4 de marzo de 2017.- De acuerdo a la heráldica para Obispos, en el escudo episcopal de Mons. D. Abilio Martínez Varea aparece el capelo o sombrero del cual penden, a derecha e izquierda, idénticas series de seis borlas verdes.

El escudo está partido, primero, en campo de plata con un cáliz surmontado de un racimo de uvas al natural. El cáliz recuerda a la Eucaristía, “fuente y culmen de la vida cristiana” (LG 11); las uvas hacen referencia a la tierra de la que os oriundo el nuevo Obispo, La Rioja.
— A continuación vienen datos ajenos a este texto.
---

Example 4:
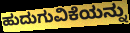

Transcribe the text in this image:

ಹುದುಗುವಿಕೆಯನ್ನು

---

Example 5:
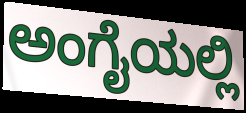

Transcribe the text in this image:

ಅಂಗೈಯಲ್ಲಿ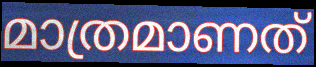
മാത്രമാണത്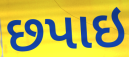
છપાઇ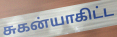
சுகன்யாகிட்டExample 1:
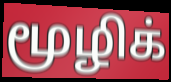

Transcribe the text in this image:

மூழிக்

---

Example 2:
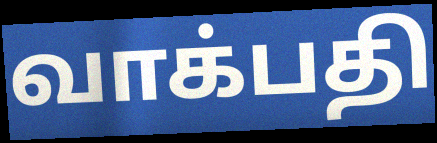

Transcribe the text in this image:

வாக்பதி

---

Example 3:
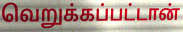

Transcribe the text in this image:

வெறுக்கப்பட்டான்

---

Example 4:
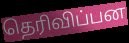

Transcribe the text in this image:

தெரிவிப்பன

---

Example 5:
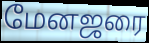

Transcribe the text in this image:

மேனஜரை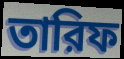
তারিফ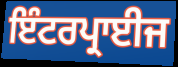
ਇੰਟਰਪ੍ਰਾਈਜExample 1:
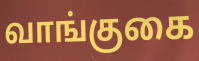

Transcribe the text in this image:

வாங்குகை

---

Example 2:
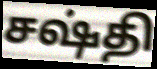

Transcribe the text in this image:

சஷ்தி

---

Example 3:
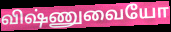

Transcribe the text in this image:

விஷ்ணுவையோ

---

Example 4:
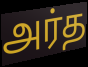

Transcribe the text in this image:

அர்த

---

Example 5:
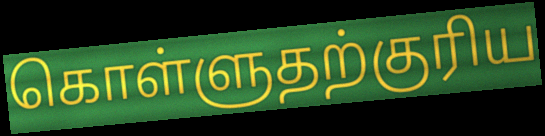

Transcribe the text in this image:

கொள்ளுதற்குரியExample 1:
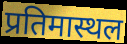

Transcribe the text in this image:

प्रतिमास्थल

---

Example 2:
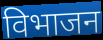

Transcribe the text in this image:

विभाजन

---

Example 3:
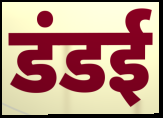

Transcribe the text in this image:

डंडई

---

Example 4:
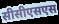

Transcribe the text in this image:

सीसीएसएस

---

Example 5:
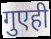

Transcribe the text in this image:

गुएही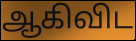
ஆகிவிடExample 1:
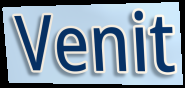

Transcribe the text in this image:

Venit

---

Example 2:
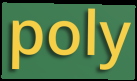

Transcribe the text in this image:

poly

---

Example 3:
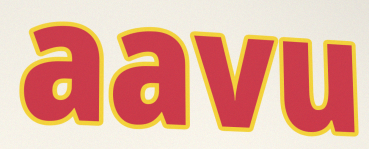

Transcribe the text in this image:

aavu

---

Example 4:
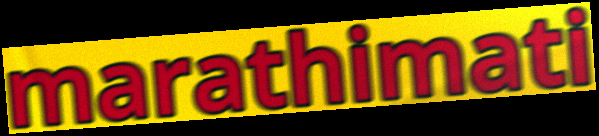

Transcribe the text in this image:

marathimati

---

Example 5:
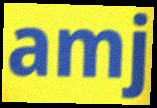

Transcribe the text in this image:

amjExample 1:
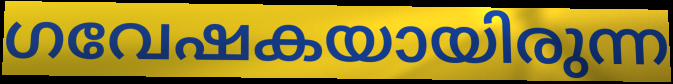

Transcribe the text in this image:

ഗവേഷകയായിരുന്ന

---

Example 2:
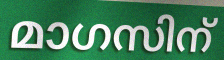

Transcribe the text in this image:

മാഗസിന്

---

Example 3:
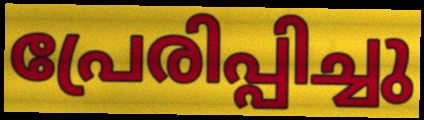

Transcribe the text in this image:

പ്രേരിപ്പിച്ചു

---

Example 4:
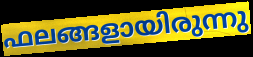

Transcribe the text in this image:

ഫലങ്ങളായിരുന്നു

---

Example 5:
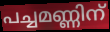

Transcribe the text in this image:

പച്ചമണ്ണിന്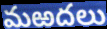
మఱదలు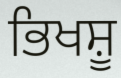
ਭਿਖਸ਼ੂ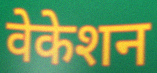
वेकेशनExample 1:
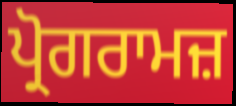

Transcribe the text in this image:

ਪ੍ਰੋਗਰਾਮਜ਼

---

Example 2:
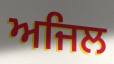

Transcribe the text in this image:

ਅਜਿਲ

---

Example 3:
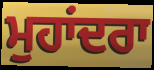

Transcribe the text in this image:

ਮੁਹਾਂਦਰਾ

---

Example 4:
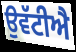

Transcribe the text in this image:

ਉਵੱਟੀਐ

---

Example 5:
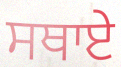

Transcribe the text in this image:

ਸਥਾਏ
En el segundo cuartel, en campo de plata, encontramos tres flores de lis de gules puestas en palo, partido de sable con dos fajas de plata. Se trata de la representación heráldica del apellido “Martínez”.

El entado en punta de gules, con un castillo de oro aclarado de azur, representa a la ciudad de Osma en cuyo territorio, ya en el S. VI, se enclavaba la antigua Sede episcopal de Osma, hoy de Osma-Soria, con la que el nuevo Obispo se desposa.
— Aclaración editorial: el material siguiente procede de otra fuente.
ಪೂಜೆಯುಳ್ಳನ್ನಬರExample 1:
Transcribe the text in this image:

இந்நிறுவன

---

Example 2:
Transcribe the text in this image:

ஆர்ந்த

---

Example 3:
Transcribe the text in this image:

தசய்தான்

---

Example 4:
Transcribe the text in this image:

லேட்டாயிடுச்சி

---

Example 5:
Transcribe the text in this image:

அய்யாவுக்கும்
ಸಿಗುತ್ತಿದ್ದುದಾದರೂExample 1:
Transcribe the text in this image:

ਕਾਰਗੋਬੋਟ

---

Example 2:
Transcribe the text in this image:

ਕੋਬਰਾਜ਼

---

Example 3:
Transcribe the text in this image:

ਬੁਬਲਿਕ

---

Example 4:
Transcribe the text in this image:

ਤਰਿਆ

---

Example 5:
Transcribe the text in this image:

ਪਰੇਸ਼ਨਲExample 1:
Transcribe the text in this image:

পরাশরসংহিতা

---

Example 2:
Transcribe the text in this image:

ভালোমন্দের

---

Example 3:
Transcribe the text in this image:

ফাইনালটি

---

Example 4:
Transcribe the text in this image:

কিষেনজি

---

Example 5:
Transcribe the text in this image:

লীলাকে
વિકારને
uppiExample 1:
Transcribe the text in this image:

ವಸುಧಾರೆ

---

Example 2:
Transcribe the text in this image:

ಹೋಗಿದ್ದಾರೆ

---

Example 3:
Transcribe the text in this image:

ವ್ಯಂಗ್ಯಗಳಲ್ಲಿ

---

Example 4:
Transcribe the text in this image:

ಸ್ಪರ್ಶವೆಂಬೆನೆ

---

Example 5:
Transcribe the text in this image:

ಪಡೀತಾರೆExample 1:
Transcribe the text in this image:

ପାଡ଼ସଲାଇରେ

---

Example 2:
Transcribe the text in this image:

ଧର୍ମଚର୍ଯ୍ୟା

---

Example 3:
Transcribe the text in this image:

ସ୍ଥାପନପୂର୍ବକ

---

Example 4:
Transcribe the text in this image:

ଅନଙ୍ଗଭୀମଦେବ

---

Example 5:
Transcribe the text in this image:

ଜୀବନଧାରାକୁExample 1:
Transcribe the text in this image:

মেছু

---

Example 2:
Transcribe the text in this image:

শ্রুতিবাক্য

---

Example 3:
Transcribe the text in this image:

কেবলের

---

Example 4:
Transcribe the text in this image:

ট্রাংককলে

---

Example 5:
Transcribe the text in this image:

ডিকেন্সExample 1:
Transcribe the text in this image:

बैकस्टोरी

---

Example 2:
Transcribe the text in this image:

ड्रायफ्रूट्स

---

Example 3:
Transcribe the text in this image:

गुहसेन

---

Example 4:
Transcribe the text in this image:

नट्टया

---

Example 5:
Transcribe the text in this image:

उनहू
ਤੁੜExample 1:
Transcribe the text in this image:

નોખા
Finalmente, el jefe general del escudo es de azur con una estrella de ocho puntas de oro cargado de una N. Esta parte del escudo episcopal representa a la Virgen de Nieva, patrona de Autol, localidad natal del nuevo Obispo. Para Mons. Martínez Varea, “los mejores recuerdos que tengo de mi infancia son de los momentos en que hacíamos la novena en honor a la Virgen de Nieva; a Ella siempre he encomendado mi vocación y mi ilusión sacerdotal”.
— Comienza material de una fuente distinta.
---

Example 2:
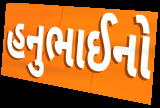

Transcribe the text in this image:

હનુભાઈનો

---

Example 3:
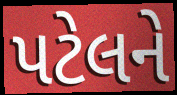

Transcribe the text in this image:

પટેલને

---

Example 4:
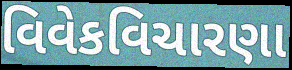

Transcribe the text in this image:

વિવેકવિચારણા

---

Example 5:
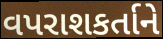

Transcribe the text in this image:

વપરાશકર્તાને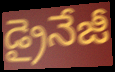
డ్రైనేజీ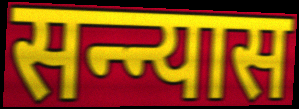
सन्न्यासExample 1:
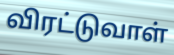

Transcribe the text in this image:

விரட்டுவாள்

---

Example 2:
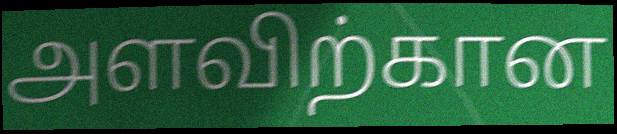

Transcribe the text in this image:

அளவிற்கான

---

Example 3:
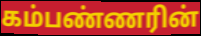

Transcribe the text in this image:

கம்பண்ணரின்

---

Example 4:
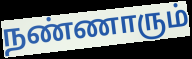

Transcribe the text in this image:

நண்ணாரும்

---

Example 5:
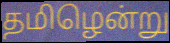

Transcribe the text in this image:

தமிழென்று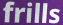
frills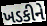
ખડકીનેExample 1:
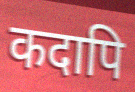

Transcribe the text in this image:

कदापि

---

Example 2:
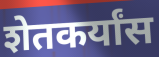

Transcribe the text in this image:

शेतकर्यांस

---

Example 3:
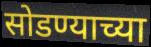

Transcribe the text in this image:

सोडण्याच्या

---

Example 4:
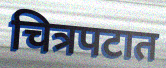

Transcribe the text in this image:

चित्रपटात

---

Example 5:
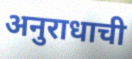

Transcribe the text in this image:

अनुराधाचीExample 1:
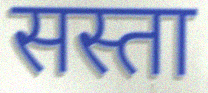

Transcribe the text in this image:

सस्ता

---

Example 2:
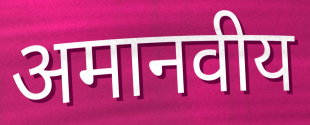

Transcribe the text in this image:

अमानवीय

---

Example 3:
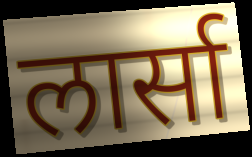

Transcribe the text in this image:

लार्सा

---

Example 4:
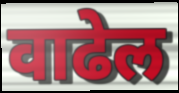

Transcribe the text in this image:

वाढेल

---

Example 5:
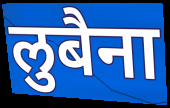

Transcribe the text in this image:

लुबैनाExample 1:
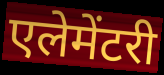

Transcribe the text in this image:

एलेमेंटरी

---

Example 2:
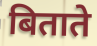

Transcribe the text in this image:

बिताते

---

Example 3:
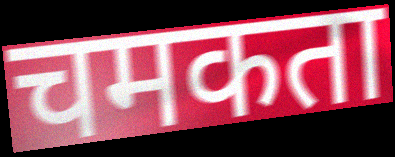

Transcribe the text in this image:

चमकता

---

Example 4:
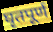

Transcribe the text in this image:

घृतपूर्ण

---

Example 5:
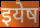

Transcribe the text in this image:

इयेषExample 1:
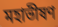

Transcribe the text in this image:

মহাভীষণ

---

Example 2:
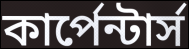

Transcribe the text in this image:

কার্পেন্টার্স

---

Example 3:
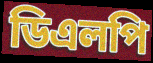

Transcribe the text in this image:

ডিএলপি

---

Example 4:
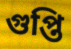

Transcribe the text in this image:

গুপ্তি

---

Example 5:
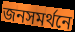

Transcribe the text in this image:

জনসমর্থনেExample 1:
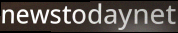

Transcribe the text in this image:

newstodaynet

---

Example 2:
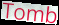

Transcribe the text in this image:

Tomb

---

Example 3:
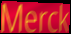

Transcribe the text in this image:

Merck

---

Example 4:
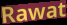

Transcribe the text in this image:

Rawat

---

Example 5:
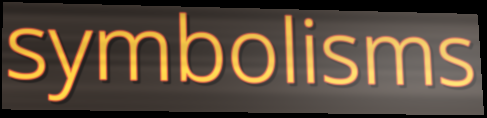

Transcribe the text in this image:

symbolismsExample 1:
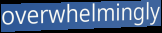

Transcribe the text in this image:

overwhelmingly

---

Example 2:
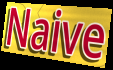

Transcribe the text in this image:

Naive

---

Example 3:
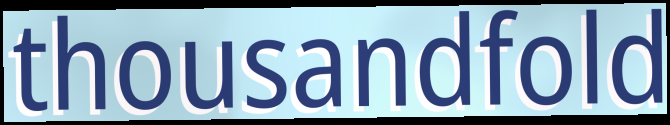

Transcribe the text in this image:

thousandfold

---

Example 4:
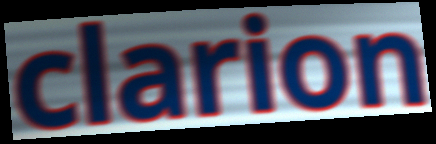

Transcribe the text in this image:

clarion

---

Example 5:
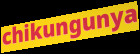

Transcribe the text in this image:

chikungunya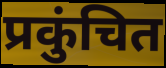
प्रकुंचित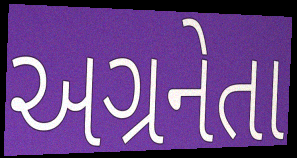
અગ્રનેતા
El lema episcopal: “Fidelis est qui vocat vos” (1 Ts 5, 24)

El lema episcopal elegido por el nuevo Obispo de Osma-Soria (“El que os llamó es fiel”) está tomado de la primera carta que escribió el apóstol San Pablo a la comunidad cristiana de Tesalónica, concretamente del capítulo cinco, versículo 24.

Mons. Abilio Martínez Varea ha querido recoger en su lema la certeza de que sólo la fidelidad de Dios puede sostener y hacer fructificar el ministerio episcopal. A lo largo de la Escritura, una y otra vez, se remarca que la fidelidad forma parte del ser de Dios, de la manera que Él es. Dios no rompe su alianza con la humanidad, más bien al contrario pues la lleva a plenitud por amor en la alianza nueva y eterna que hace por medio de su Hijo Jesucristo. Dios nunca abandona a su pueblo a pesar de la infidelidad de su pueblo.

Cronológicamente, las primeras cartas de San Pablo están dirigidas a los tesalonicenses, evangelizados por el apóstol en el curso de su segundo viaje (cfr. Hch 17, 1-10) desde el otoño del 49 a la primavera del 50. Obligado por los ataques de los judíos a salir para Berea, desde donde llegó a Atenas y Corinto, desde esta última ciudad escribió sin duda la 1 Ts en el verano del 50. Silas y Timoteo están con él, y las buenas noticias traídas por este último, después de una segunda visita a Tesalónica, sirven de ocasión a San Pablo para desahogar su corazón y tratar algunos temas de enorme trascendencia.